Open sbarbone opened this issue 5 years ago • 13 comments

Hello, im trying to create an user_feature matrix but i cant.

data = Dataset() data.fit(users.user_id.unique(),items.movie_id.unique())

ad_subset = users[["sex_F", 'age','occupation_administrator']] ad_list = [list(x) for x in ad_subset.values] ad_tuple = tuple(zip(users['user_id'], ad_list))

user_features = data.build_user_features(ad_tuple)

I excetude the last code but i got this error

File "C:\ProgramData\Anaconda3\lib\site-packages\lightfm\data.py", line 101, in _process_features "Feature {} not in eature mapping. " "Call fit first.".format(feature)

ValueError: Feature 0 not in eature mapping. Call fit first.

Can anybody help please? Thanks!

sbarbone avatar Mar 14 '19 15:03 sbarbone

Hi @sbarbone,

try adding your features to the Dataset.fit() call! See the method description here dataset.fit and this example.
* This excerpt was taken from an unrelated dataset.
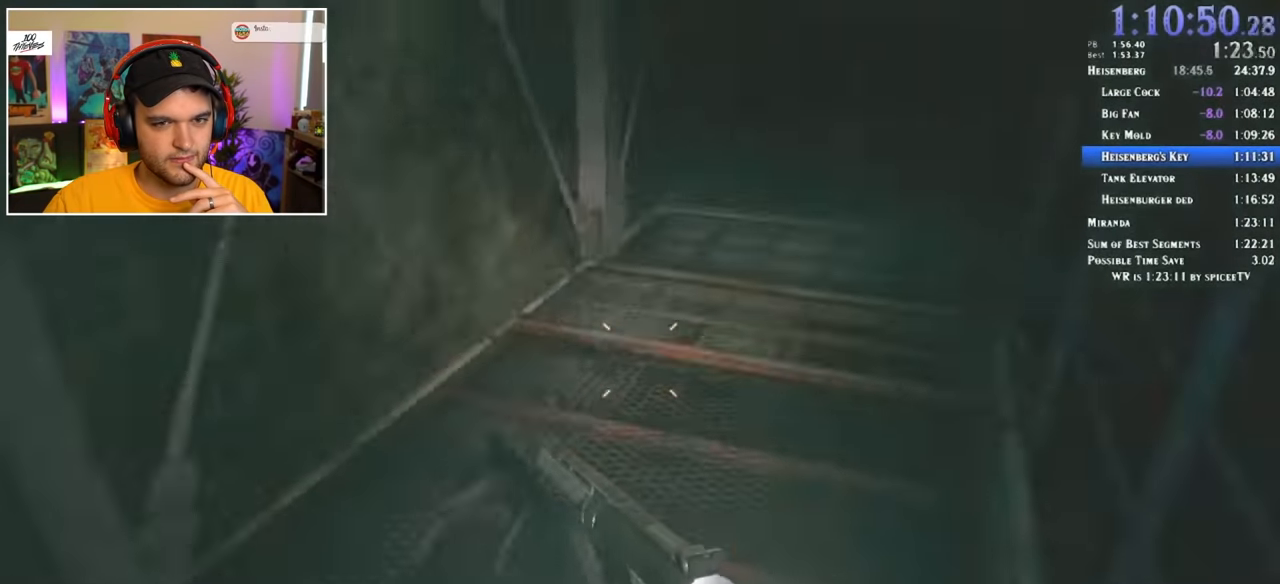
{"keys": ["shift", "w"], "mouse": [], "events": []}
SimonCW avatar Mar 18 '19 20:03 SimonCW

user_features and item_features parameters aren't well defined in the documentation and I can't find any example who use it. I'm trying to fit with user_features and item_features, but doesn't work.

What if I have a list of user_features and I want to use them all, not just one like in your example.

cdash04 avatar Oct 03 '19 17:10 cdash04

I think you should ùse an iterator, like this one: [x['item_id'], [x['category']]) for x in df.values]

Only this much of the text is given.